* **Directions**
All of the records should come back exactly as written.

* **Material provided**
○ ○ ○ ○ ○

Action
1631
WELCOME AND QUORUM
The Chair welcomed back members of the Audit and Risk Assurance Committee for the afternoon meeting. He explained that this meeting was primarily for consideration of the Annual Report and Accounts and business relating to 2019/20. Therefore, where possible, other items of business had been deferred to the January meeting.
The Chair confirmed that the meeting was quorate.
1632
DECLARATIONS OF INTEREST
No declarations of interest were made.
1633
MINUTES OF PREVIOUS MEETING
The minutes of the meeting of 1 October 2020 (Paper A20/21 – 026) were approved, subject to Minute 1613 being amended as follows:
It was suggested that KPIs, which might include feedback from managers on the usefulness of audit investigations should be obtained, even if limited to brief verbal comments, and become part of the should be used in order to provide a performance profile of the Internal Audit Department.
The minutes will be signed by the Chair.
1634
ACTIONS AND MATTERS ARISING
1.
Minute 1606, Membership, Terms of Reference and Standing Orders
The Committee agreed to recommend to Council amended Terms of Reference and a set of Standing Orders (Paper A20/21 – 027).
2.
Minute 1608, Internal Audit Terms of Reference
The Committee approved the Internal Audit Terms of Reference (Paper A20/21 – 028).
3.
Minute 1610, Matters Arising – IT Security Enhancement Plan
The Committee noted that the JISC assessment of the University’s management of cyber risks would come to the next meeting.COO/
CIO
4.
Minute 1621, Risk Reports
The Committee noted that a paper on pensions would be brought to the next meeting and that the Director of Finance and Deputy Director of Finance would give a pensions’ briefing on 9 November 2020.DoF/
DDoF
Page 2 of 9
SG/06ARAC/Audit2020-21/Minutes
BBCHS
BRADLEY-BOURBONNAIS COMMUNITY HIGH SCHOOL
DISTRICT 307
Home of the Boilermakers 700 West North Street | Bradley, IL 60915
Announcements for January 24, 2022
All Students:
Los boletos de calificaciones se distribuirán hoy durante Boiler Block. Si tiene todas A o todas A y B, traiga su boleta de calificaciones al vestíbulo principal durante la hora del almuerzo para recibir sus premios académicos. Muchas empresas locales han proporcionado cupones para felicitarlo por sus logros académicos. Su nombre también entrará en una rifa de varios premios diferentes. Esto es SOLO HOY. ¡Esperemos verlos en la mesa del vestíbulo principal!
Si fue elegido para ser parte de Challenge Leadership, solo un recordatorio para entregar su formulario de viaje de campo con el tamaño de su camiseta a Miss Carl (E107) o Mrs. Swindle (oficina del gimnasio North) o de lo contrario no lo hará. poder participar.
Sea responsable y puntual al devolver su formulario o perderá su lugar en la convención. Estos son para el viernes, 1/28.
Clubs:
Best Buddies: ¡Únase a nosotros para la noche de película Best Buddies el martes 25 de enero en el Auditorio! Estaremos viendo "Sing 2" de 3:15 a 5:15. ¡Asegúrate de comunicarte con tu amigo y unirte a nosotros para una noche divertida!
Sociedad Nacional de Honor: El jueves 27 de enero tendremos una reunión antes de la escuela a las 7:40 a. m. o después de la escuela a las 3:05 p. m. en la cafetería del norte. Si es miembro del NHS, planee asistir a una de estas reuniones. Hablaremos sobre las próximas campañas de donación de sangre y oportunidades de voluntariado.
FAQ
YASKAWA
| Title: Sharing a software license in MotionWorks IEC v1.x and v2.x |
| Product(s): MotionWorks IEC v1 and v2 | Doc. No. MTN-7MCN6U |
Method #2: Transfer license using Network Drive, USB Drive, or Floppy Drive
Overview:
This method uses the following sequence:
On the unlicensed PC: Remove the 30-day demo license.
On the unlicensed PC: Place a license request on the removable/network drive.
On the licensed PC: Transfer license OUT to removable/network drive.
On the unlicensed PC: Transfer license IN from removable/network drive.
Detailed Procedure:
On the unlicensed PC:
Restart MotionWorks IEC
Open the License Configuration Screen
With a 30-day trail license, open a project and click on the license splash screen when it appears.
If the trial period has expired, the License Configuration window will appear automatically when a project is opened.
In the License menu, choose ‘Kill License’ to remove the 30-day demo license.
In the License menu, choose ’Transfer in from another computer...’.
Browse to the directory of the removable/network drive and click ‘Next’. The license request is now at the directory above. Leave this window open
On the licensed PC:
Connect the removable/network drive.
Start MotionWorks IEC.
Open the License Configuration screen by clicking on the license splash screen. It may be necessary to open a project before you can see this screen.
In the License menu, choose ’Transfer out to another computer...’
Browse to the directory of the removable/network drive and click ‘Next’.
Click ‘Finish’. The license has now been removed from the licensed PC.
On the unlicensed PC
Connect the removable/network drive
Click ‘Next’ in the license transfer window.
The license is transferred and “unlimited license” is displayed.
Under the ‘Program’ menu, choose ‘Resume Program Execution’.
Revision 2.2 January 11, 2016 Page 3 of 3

○ ○ ○ ○ ○

* **Solution for this problem**
Action
1631
WELCOME AND QUORUM
The Chair welcomed back members of the Audit and Risk Assurance Committee for the afternoon meeting. He explained that this meeting was primarily for consideration of the Annual Report and Accounts and business relating to 2019/20. Therefore, where possible, other items of business had been deferred to the January meeting.
The Chair confirmed that the meeting was quorate.
1632
DECLARATIONS OF INTEREST
No declarations of interest were made.
1633
MINUTES OF PREVIOUS MEETING
The minutes of the meeting of 1 October 2020 (Paper A20/21 – 026) were approved, subject to Minute 1613 being amended as follows:
It was suggested that KPIs, which might include feedback from managers on the usefulness of audit investigations should be obtained, even if limited to brief verbal comments, and become part of the should be used in order to provide a performance profile of the Internal Audit Department.
The minutes will be signed by the Chair.
1634
ACTIONS AND MATTERS ARISING
1.
Minute 1606, Membership, Terms of Reference and Standing Orders
The Committee agreed to recommend to Council amended Terms of Reference and a set of Standing Orders (Paper A20/21 – 027).
2.
Minute 1608, Internal Audit Terms of Reference
The Committee approved the Internal Audit Terms of Reference (Paper A20/21 – 028).
3.
Minute 1610, Matters Arising – IT Security Enhancement Plan
The Committee noted that the JISC assessment of the University’s management of cyber risks would come to the next meeting.COO/
CIO
4.
Minute 1621, Risk Reports
The Committee noted that a paper on pensions would be brought to the next meeting and that the Director of Finance and Deputy Director of Finance would give a pensions’ briefing on 9 November 2020.DoF/
DDoF
Page 2 of 9
SG/06ARAC/Audit2020-21/Minutes
BBCHS
BRADLEY-BOURBONNAIS COMMUNITY HIGH SCHOOL
DISTRICT 307
Home of the Boilermakers 700 West North Street | Bradley, IL 60915
Announcements for January 24, 2022
All Students:
Los boletos de calificaciones se distribuirán hoy durante Boiler Block. Si tiene todas A o todas A y B, traiga su boleta de calificaciones al vestíbulo principal durante la hora del almuerzo para recibir sus premios académicos. Muchas empresas locales han proporcionado cupones para felicitarlo por sus logros académicos. Su nombre también entrará en una rifa de varios premios diferentes. Esto es SOLO HOY. ¡Esperemos verlos en la mesa del vestíbulo principal!
Si fue elegido para ser parte de Challenge Leadership, solo un recordatorio para entregar su formulario de viaje de campo con el tamaño de su camiseta a Miss Carl (E107) o Mrs. Swindle (oficina del gimnasio North) o de lo contrario no lo hará. poder participar.
Sea responsable y puntual al devolver su formulario o perderá su lugar en la convención. Estos son para el viernes, 1/28.
Clubs:
Best Buddies: ¡Únase a nosotros para la noche de película Best Buddies el martes 25 de enero en el Auditorio! Estaremos viendo "Sing 2" de 3:15 a 5:15. ¡Asegúrate de comunicarte con tu amigo y unirte a nosotros para una noche divertida!
Sociedad Nacional de Honor: El jueves 27 de enero tendremos una reunión antes de la escuela a las 7:40 a. m. o después de la escuela a las 3:05 p. m. en la cafetería del norte. Si es miembro del NHS, planee asistir a una de estas reuniones. Hablaremos sobre las próximas campañas de donación de sangre y oportunidades de voluntariado.
FAQ
YASKAWA
| Title: Sharing a software license in MotionWorks IEC v1.x and v2.x |
| Product(s): MotionWorks IEC v1 and v2 | Doc. No. MTN-7MCN6U |
Method #2: Transfer license using Network Drive, USB Drive, or Floppy Drive
Overview:
This method uses the following sequence:
On the unlicensed PC: Remove the 30-day demo license.
On the unlicensed PC: Place a license request on the removable/network drive.
On the licensed PC: Transfer license OUT to removable/network drive.
On the unlicensed PC: Transfer license IN from removable/network drive.
Detailed Procedure:
On the unlicensed PC:
Restart MotionWorks IEC
Open the License Configuration Screen
With a 30-day trail license, open a project and click on the license splash screen when it appears.
If the trial period has expired, the License Configuration window will appear automatically when a project is opened.
In the License menu, choose ‘Kill License’ to remove the 30-day demo license.
In the License menu, choose ’Transfer in from another computer...’.
Browse to the directory of the removable/network drive and click ‘Next’. The license request is now at the directory above. Leave this window open
On the licensed PC:
Connect the removable/network drive.
Start MotionWorks IEC.
Open the License Configuration screen by clicking on the license splash screen. It may be necessary to open a project before you can see this screen.
In the License menu, choose ’Transfer out to another computer...’
Browse to the directory of the removable/network drive and click ‘Next’.
Click ‘Finish’. The license has now been removed from the licensed PC.
On the unlicensed PC
Connect the removable/network drive
Click ‘Next’ in the license transfer window.
The license is transferred and “unlimited license” is displayed.
Under the ‘Program’ menu, choose ‘Resume Program Execution’.
Revision 2.2 January 11, 2016 Page 3 of 3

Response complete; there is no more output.